Running this code shows that the distribution of S
is not uniform anymore like we defined initially, but it is concentrated more towards zero.
from pyro.infer import MCMC, NUTS
import torch
def run_inference(model, t):
mcmc_kernel = NUTS(conditioned_model)
mcmc = MCMC(mcmc_kernel, num_samples=256, warmup_steps=128)
mcmc.run(t)
return mcmc
def plot_report(mcmc):
samples = mcmc.get_samples()
S = samples['S']
mcmc.summary()
# Plot the distribution
plt.title("S distribution")
plt.hist(S, bins=50)
conditioned_model = pyro.condition(model, data={"outcome": torch.tensor(0.0)})
mcmc = run_inference(conditioned_model, t=10.0)
plot_report(mcmc)
Sample: 100%|██████████| 384/384 [00:04, 80.80it/s, step size=9.58e-01, acc. prob=0.914]
mean std median 5.0% 95.0% n_eff r_hat
S 184.73 261.61 52.05 0.19 646.76 115.50 1.01
Number of divergences: 0
This all intuitively makes sense! We basically told the model, hey I observed that the user wasn’t able to recall the fact at 10 minutes. This simply means that it is less probable for S
to be much larger than that. But what if the user was, in fact, able to recall an item at t=10? Intuitively, our knowledge shouldn’t change much. Let’s do this experiment by setting the outcome to be 1.0
# the outcome observed is 1.0
conditioned_model = pyro.condition(model, data={"outcome": torch.Tensor([1.0])})
mcmc = run_inference(conditioned_model, t=10.0)
plot_report(mcmc)
Sample: 100%|██████████| 384/384 [00:05, 65.91it/s, step size=1.18e+00, acc. prob=0.812]
mean std median 5.0% 95.0% n_eff r_hat
S 512.97 284.22 489.44 105.83 977.94 85.90 1.00
Number of divergences: 0
And it seems to me that S is pretty much uniform between 0.1 and 1000!
conditioned_model = pyro.condition(model, data={"outcome": 1.})
conditioned_model(t=10)
1.0
Nice! We can model a single data point but what if we have multiple data points? We can certainly model that as well but first let’s build a simple simulator that represent our users trying to recall a fact.
class UserSimulator:
def __init__(self, S):
self._S = S
def recall(self, t):
theta = torch.exp(-t/self._S)
return pyro.sample("y", dist.Bernoulli(theta))
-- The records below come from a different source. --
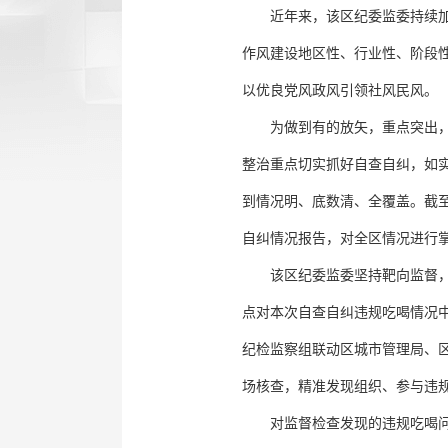
近年来，该区纪委监委持续
作风建设地区性、行业性、阶段性
以优良党风政风引领社风民风。
为做到有的放矢，重点突出
整治重点切实抓好自查自纠，如实
到情况明、底数清、全覆盖。截
自纠情况报告，对全区情况进行
该区纪委监委坚持靶向监督
点对本次自查自纠违规吃喝情况
纪检监察组联动区城市管理局、
场核查，精准发现组织、参与违规
对监督检查发现的违规吃喝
sim = UserSimulator(torch.tensor(30.0))
sim.recall(torch.tensor(10.0))
tensor(1.)
We can now use the simulator to build a dataset and perform inference. We first generate 10 data points, uniformly drawn between 1.0 and 100.0
n_sample = 10
data = {"t": torch.rand(n_sample) * 100.0 + 1.0}
data["outcome"] = sim.recall(data["t"])
In our previous implementation of the model, we could only infer S
from a single data point. Since pyro has broadcasting rules similar to pytorch
it is possible to just pass an array and have it magically work.
model(data["t"])
tensor([0., 0., 0., 1., 0., 0., 0., 0., 0., 1.])
We can then go ahead and do the inference same way as before, this time using the 10 samples instead of 1, and we can plot the distribution.
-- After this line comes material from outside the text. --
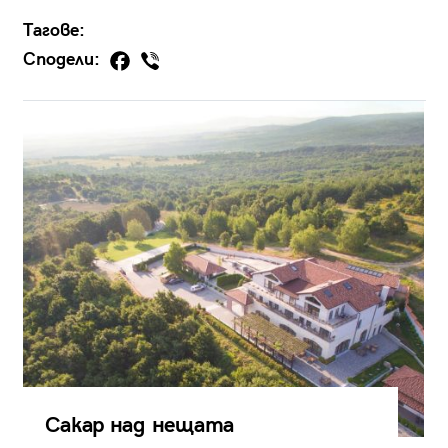
Тагове:
Сподели:
Сакар над нещата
conditioned_model = pyro.condition(model, data={"outcome": data["outcome"]})
mcmc = run_inference(conditioned_model, t=data["t"])
plot_report(mcmc)
Sample: 100%|██████████| 384/384 [00:05, 70.58it/s, step size=1.01e+00, acc. prob=0.930]
mean std median 5.0% 95.0% n_eff r_hat
S 78.35 48.70 69.31 24.57 130.42 101.74 1.00
Number of divergences: 0
I find it amazing how providing about a small sample of 10 data points takes us quite close to the actual value of S=30.0
that we set in the simulator. Also, we didn’t get an individual point estimate but a whole distribution that we can use to estimate other quantities of interest (like possible rewards in a bandit setting).
That is it for today! In this post we introducted how to use pyro
to make a very simple statistical model for memory retention. The beauty of the approach lies in its generality: we can play around with any prior and distribution that we like, and then use general methods (like MCMC) for inference. Of course things don’t always work out easily but it’s an interesting approach nonetheless.